Try it:
In the entries that follow, the first line to write out is the one containing "최근 전셋값의 급등과 함께 신규 분양시장의 상승세가 이어지", and the last is the one containing "하지만 여전히 서울권에 머물길 원하는 수요자들의 경우 서울". Reproduce that stretch exactly, with nothing before or after it.

Given data:
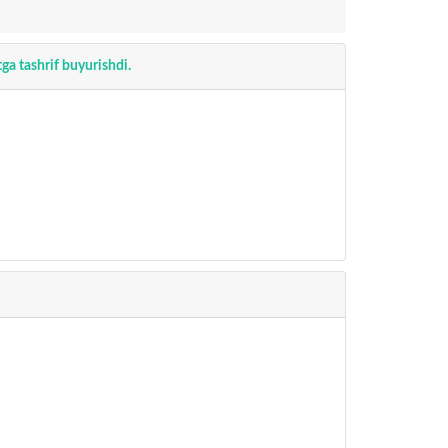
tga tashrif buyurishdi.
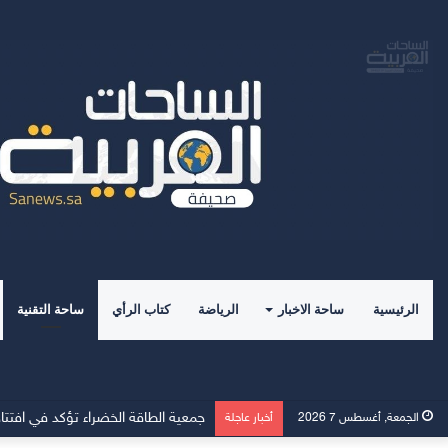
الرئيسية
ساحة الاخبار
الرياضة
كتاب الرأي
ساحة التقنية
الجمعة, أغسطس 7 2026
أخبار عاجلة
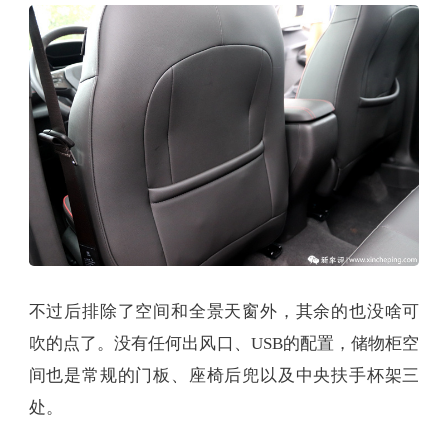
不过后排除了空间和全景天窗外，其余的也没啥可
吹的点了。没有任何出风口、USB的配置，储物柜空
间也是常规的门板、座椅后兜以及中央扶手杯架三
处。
--
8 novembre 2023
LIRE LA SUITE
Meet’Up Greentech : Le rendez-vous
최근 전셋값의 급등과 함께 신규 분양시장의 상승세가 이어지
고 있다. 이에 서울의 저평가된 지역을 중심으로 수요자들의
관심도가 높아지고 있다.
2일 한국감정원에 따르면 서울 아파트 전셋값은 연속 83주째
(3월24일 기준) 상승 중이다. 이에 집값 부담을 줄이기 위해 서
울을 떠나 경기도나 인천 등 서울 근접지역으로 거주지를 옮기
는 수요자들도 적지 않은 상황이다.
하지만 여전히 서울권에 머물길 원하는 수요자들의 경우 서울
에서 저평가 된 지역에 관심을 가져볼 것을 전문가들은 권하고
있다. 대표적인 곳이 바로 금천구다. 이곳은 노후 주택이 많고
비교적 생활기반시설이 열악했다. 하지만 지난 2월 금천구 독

Response for this exercise:
최근 전셋값의 급등과 함께 신규 분양시장의 상승세가 이어지
고 있다. 이에 서울의 저평가된 지역을 중심으로 수요자들의
관심도가 높아지고 있다.
2일 한국감정원에 따르면 서울 아파트 전셋값은 연속 83주째
(3월24일 기준) 상승 중이다. 이에 집값 부담을 줄이기 위해 서
울을 떠나 경기도나 인천 등 서울 근접지역으로 거주지를 옮기
는 수요자들도 적지 않은 상황이다.
하지만 여전히 서울권에 머물길 원하는 수요자들의 경우 서울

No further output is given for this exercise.